Around the globe, the international online gambling industry is waiting with bated breath as the US, by far the biggest potential market, openly flirts with legalized igaming. Indeed, many of the biggest players in the industry, mainly European, have already pre-empted the potential windfall by partnering up with casinos and other gambling enterprises in America. Legalized sports betting is a huge industry globally and we have witnessed a stampede of UK betting operators trying to establish a name for themselves on this side of the pond.
A quick look at the UK betting scene, in which nine of the 20 English Premier League clubs and 17 of 24 Championship clubs, have a betting partner, shows that media networks earned over $3bn in betting ad revenues. Keep in mind that Britain is roughly 1/6th the size of the US with a much smaller population and thus a much smaller domestic market. Note too that Premier League Football and other European soccer leagues are more popular worldwide than American sports. Still, the point remains valid. US media companies could make 10 to 20 times what Britain earns in a legalized betting environment. UK bank Barclays estimates that gambling profits here could exceed $10bn, while a separate report by Ibis World suggested a figure closer to an annual $55bn.
UK betting firm William Hill stole a march on its rivals by setting up a presence for themselves in Las Vegas as far back as 2012 and now owns 108 of the 190 betting shops in Sin City. They have also partnered with New Jersey’s Monmouth Park Racetrack, again ahead of the fold, where they plan to build a sports bar with a legal sportsbook, while the same firm also partnered with International Game Technology in order to create a sports betting solution for American lottery operators. Then there is Paddy Power Betfair who have since acquired daily fantasy sports site Fanduel and are now board-level members of the American Gambling Association, plus GVC Holdings, owners of Ladbrokes Coral as well as Bwin and the Party brands, who last summer announced a $200 million joint venture deal with Las Vegas-based casino operator MGM Resorts International. This British invasion highlights the money to be made here in the US.
The Professional and Amateur Sports Protection Act (PASPA) had been in play since 1992, and effectively outlawed betting across the country, save for Nevada, Delaware, Oregon and Montana. With its repeal, each state was able to choose whether or not to permit sports betting, despite there being no official change in national law. Full sports betting continues in Nevada but, immediately after the ruling, more than 10 states announced plans to allow online betting which by September had seen five of these, Delaware, New Jersey, Mississippi and West Virginia plus Nevada, clear legislation to allow it. Three other states, Pennsylvania, Rhode Island and New York plan to have cleared the way by the end of this year, while a further 22 states, including California, have bills under discussion. The final 23 states, which include Florida, Washington and significantly Texas, have no plans to legalize sports betting.
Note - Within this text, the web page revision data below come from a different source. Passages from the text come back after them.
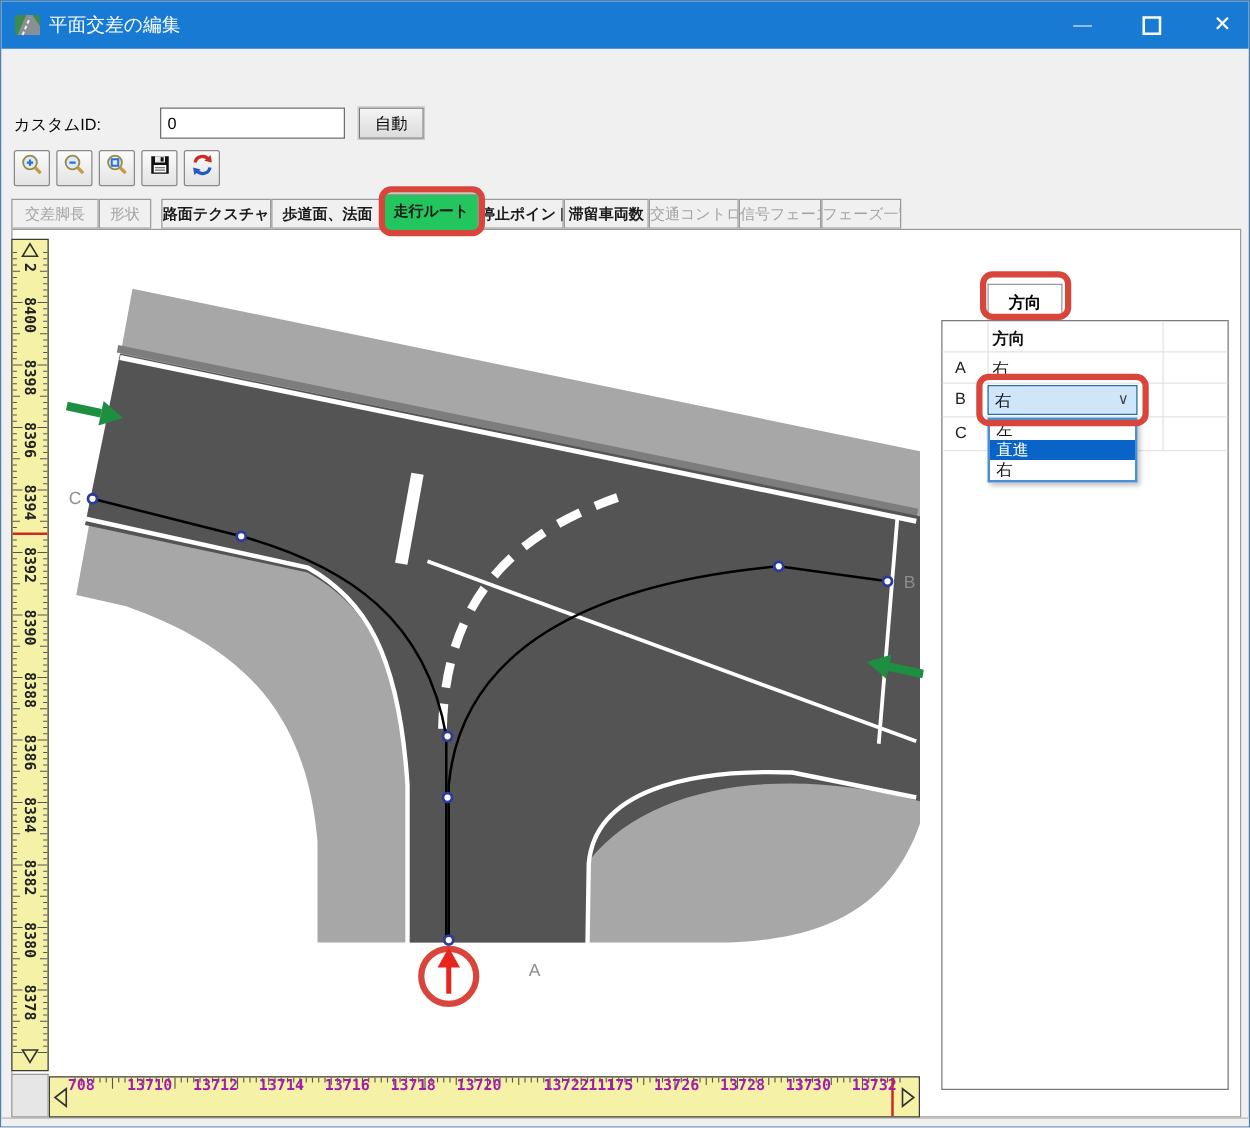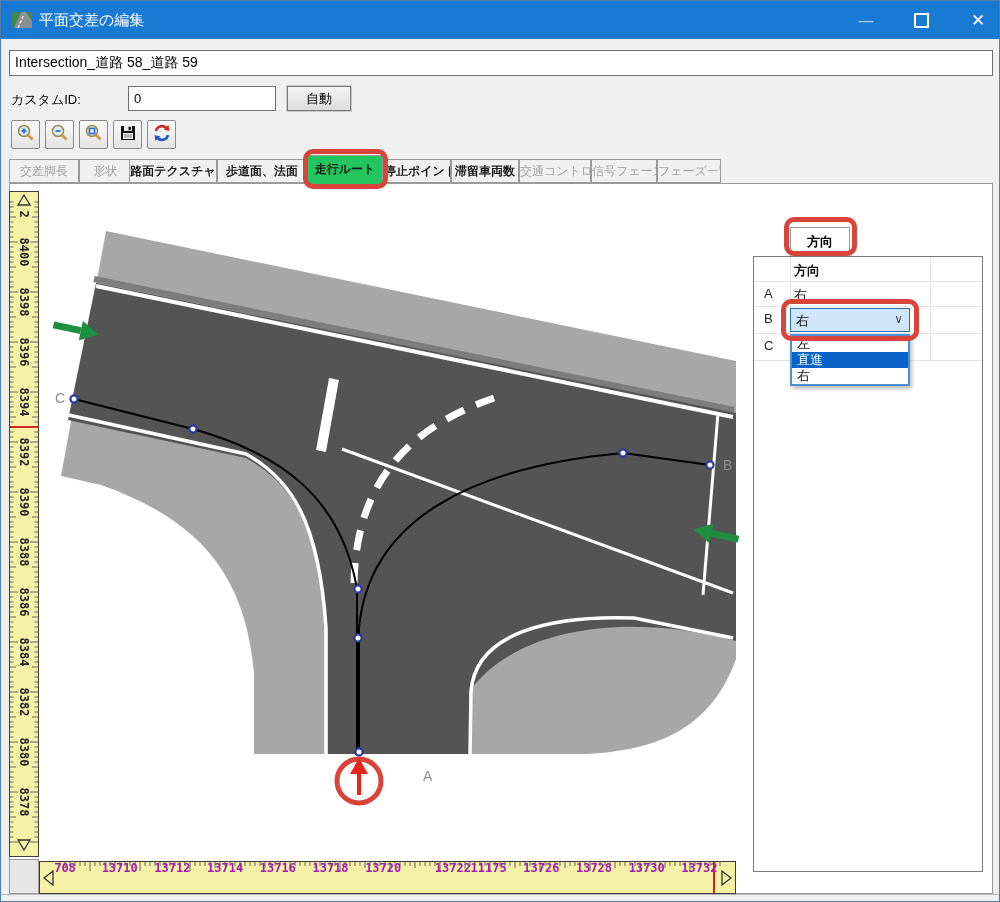--- a/index.html
+++ b/index.html
@@ -80,7 +80,6 @@
     <div id="btn-close" class="cap-btn">✕</div>
   </div>
 
-  <input id="name-field" class="tbox" value="Intersection_道路 58_道路 59" style="">
   <span id="customid-label">カスタムID:</span>
   <input id="customid-field" class="tbox" value="0" style="">
   <div id="auto-button">自動</div>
Unfortunately, since taking office, Trump’s administration has attacked all forms of gambling. The former Atlantic City casino owner originally tasked Jeffrey B. Wall to block the federal abolition of the prohibition of sports betting in New Jersey, a mission that ultimately proved unsuccessful. The ill-fated attempt to interfere with sports betting controls hasn’t dented the administration’s ambitions however and they have now set their sights on all online gambling activity, which includes daily fantasy sports, lotteries and poker, itself still to recover from 2011’s Black Friday.
As Trump’s America back peddles on gambling laws, a move much applauded by GOP mega-donor Sheldon Adelson, who controls one of the world’s largest casino empires and is keen to stagnate the progress of their online equivalent. In fact, according to former Congressman Ron Paul in the New York Daily News, it is Adelson, owner of the Las Vegas Sands, for whom the government is doing a favor. You do not need a degree from the defunct Trump University to join the dots between Adelson’s $100 million donation to the Republicans’ midterm election war chest and POTUS’ attitude towards online gambling. This, of course, might be untrue but the damage is done either way with plenty of states likely to be hit by a significant loss of revenue all because a former casino owner has taken a seemingly personal dislike to online gambling.
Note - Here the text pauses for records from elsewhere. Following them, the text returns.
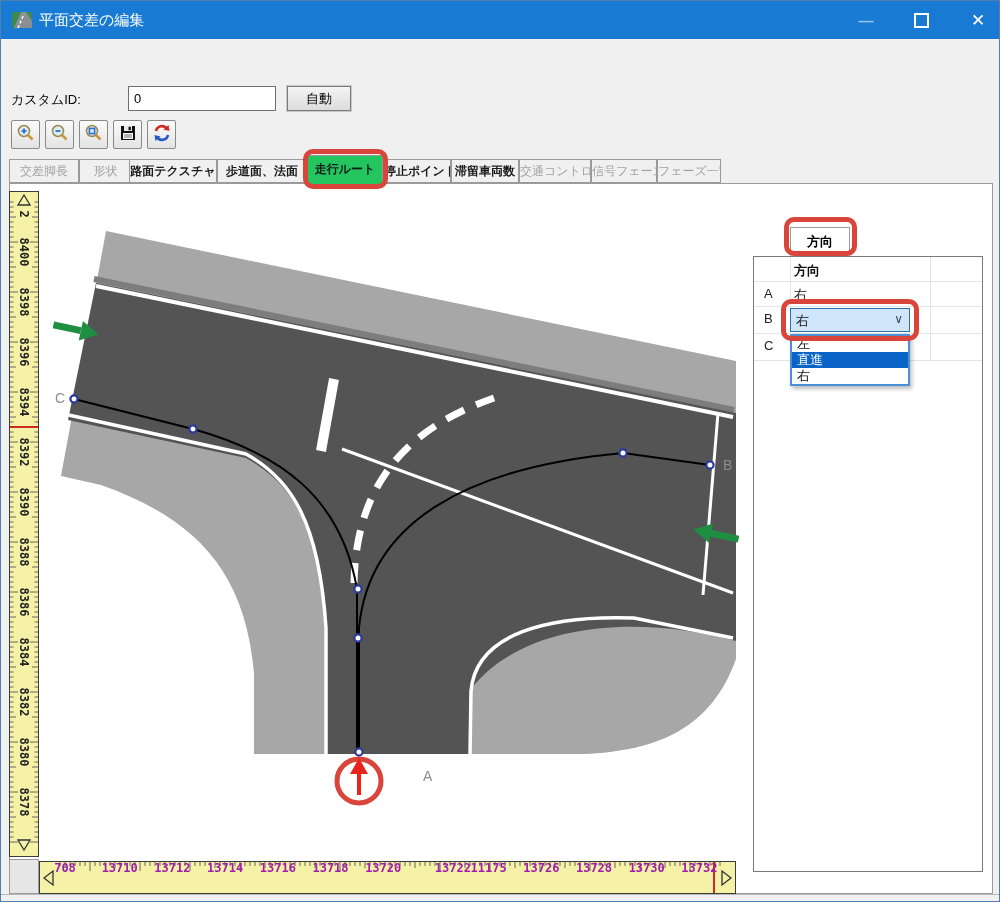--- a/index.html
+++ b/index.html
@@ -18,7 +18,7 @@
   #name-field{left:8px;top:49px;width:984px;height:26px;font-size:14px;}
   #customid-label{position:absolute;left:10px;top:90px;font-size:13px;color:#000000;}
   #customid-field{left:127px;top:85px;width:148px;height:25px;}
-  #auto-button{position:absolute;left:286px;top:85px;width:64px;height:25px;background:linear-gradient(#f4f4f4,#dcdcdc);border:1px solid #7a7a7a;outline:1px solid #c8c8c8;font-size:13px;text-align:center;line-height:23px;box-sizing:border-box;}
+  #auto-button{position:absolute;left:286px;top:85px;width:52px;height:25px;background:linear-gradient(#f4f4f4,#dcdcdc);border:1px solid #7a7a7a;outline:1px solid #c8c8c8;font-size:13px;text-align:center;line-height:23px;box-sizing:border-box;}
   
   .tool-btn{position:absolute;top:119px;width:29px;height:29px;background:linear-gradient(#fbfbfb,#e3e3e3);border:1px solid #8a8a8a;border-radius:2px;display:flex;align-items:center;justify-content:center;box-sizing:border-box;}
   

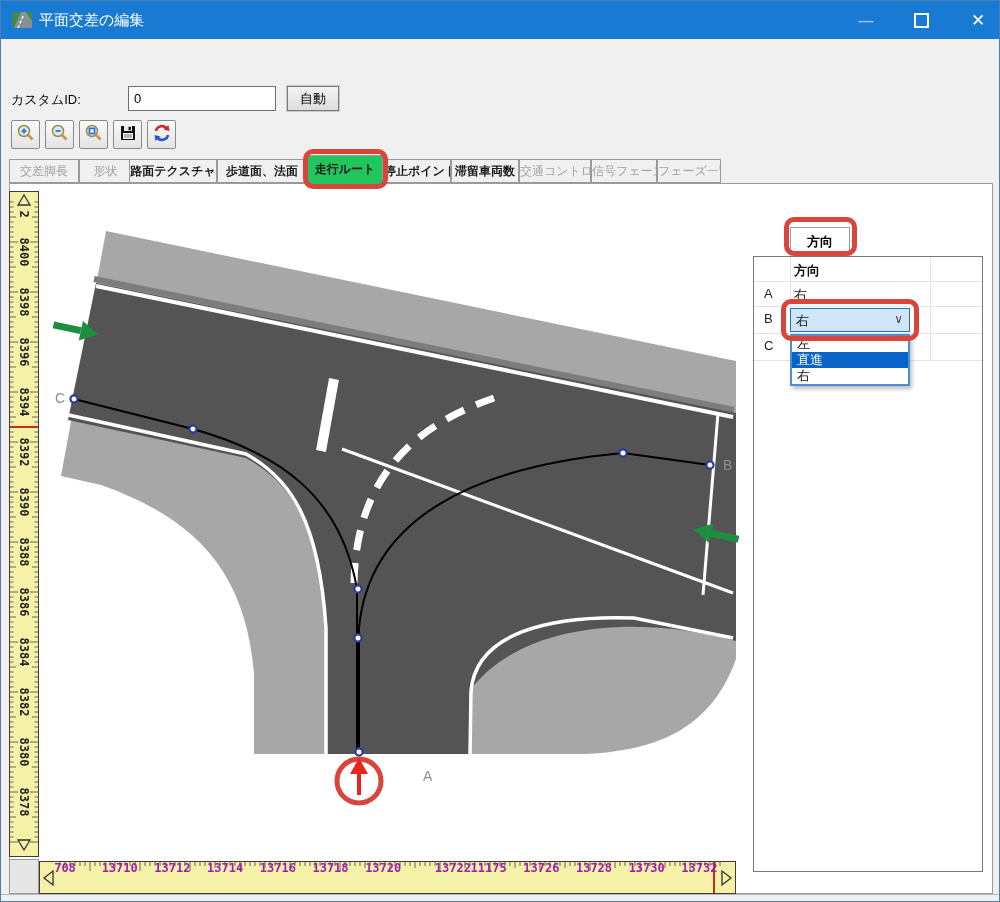--- a/index.html
+++ b/index.html
@@ -129,7 +129,7 @@
 
   <div id="tabstrip">
       <div class="tab disabled" style="left: 8px; width: 70px;">交差脚長</div>
-      <div class="tab disabled" style="left: 78px; width: 53px;">形状</div>
+      <div class="tab disabled" style="left: 78px; width: 42px;">形状</div>
       <div class="tab" style="left: 128px; width: 88px;">路面テクスチャ</div>
       <div class="tab" style="left: 216px; width: 90px;">歩道面、法面</div>
       <div class="tab active" style="left: 306px; width: 76px;">走行ルート</div>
The news comes as Wynn Resorts announced a tie-in with Scientific Games to launch online sports betting and iGaming in New Jersey. Wynn Resorts, especially under the leadership of Steve Wynn, were another land based casino operator opposed to online gambling despite acquiring a Jersey internet license in 2014. But now that Mr Wynn, who occupies a similar political position as Adelson and has close ties with Trump, has departed under a cloud of allegations, the company appears to have changed course, although it might be too late.
The US sports industry will benefit, as will the potential tax windfalls likely to befall states, while such a move would devastate the country’s illegal gambling market valued at $150bn. But, alas, perhaps not. As a former casino magnate who cosies up to and accepts donations from other casino magnates seems determined to clip the wings of this fledgling industry that otherwise looked set to soar. The question now is how long online gambling can hold on before the next general election, one that could well be retained by Donald yet. Trump has flip flopped on this issue, at one point, admittedly before the last election, hinting that he would look into overturning the regulations. Now, though, with a sizeable donation in his back pocket, this looks like his position has shifted again. Time will tell as the next election looms but personally I wouldn’t want to place a bet on it.